__Work to complete__:
1. Translate this sentence from the Hodgkin lymphoma abstract into Spanish: "New drugs are therefore needed to reduce the toxicity of first-line treatments and to increase the efficacy of relapse treatments."
2. Pick up the abstract on emerging Hodgkin lymphoma drugs after its last sentence and write what comes next.

__Selected passage__:
════════

An update on emerging drugs for Hodgkin lymphoma

Abstract

Introduction: Most patients with Hodgkin lymphoma (HL) are cured with modern combined modality first-line treatments. Even ~ 50% of patients with relapsed/refractory HL can be cured with high-dose chemotherapy (HDCT) and autologous stem cell transplantation. However, chemotherapy and radiotherapy cause significant acute and long-term side effects and patients relapsing after HDCT have a dismal prognosis. New drugs are therefore needed to reduce the toxicity of first-line treatments and to increase the efficacy of relapse treatments. Moreover, new drugs are needed for the treatment of older patients with HL because results with current treatments are disappointing.

════════

__Recorded information__:

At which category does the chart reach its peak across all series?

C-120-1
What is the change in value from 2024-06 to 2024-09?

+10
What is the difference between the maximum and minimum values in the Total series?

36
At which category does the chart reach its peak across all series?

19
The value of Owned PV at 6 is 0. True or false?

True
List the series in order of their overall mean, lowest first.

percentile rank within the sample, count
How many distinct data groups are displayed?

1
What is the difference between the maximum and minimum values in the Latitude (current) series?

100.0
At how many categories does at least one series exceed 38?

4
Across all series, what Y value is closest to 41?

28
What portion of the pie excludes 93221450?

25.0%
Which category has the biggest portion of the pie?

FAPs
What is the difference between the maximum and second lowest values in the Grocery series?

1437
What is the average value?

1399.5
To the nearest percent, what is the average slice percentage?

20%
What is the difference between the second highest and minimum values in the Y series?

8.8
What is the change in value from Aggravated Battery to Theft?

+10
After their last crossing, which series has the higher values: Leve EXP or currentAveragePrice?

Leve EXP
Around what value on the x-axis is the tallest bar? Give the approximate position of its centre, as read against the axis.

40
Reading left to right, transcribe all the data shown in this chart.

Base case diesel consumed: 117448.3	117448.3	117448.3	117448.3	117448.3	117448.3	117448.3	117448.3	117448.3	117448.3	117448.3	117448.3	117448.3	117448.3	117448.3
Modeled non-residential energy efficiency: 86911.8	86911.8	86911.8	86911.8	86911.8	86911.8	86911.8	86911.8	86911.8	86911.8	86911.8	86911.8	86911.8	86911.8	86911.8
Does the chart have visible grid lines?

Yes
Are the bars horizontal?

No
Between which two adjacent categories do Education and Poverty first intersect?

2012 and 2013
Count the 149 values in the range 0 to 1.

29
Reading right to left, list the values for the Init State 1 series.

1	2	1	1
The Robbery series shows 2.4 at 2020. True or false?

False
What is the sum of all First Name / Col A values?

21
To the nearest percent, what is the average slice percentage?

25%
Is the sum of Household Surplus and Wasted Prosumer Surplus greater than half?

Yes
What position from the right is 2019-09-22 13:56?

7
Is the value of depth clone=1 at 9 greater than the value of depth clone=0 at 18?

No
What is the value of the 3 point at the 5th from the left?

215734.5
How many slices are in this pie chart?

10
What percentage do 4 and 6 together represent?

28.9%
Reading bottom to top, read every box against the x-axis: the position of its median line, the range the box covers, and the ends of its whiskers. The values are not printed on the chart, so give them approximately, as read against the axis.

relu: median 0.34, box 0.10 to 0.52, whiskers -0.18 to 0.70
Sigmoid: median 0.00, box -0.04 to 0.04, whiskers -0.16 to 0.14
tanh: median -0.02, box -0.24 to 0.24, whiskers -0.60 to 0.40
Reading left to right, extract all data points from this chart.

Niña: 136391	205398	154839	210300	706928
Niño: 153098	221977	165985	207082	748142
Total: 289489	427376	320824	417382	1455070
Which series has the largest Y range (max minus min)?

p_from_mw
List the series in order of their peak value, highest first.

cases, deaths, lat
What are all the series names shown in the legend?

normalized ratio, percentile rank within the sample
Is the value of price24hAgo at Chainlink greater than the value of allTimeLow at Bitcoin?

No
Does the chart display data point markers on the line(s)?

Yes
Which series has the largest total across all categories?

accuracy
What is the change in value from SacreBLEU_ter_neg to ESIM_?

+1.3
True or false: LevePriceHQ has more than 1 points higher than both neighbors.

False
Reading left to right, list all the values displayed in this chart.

════════

__Your written answers__:
1. Por lo tanto, se necesitan nuevos fármacos para reducir la toxicidad de los tratamientos de primera línea y aumentar la eficacia de los tratamientos de las recaídas.

2.
Areas covered: This article discusses promising new drugs for the treatment of classical HL that have been evaluated in the last years. There is a focus on the antibody drug conjugate brentuximab vedotin and its potential for the future treatment of HL. Moreover, data on the histone deacetylase inhibitors panobinostat and mocetinostat, the mammalian target of rapamycin inhibitor everolimus, the Janus kinase 2 inhibitor SB1518 and the immunomodulatory agent lenalidomide are summarized.

Expert opinion: Besides improving the prognosis of relapsed patients, new drugs should be used to replace the most toxic compounds in first-line therapy to reduce acute and long-term toxicities of the treatment.

Keywords: CD30; Hodgkin lymphoma; Janus kinase 2; brentuximab vedotin; everolimus; lenalidomide; mocetinostat; panobinostat.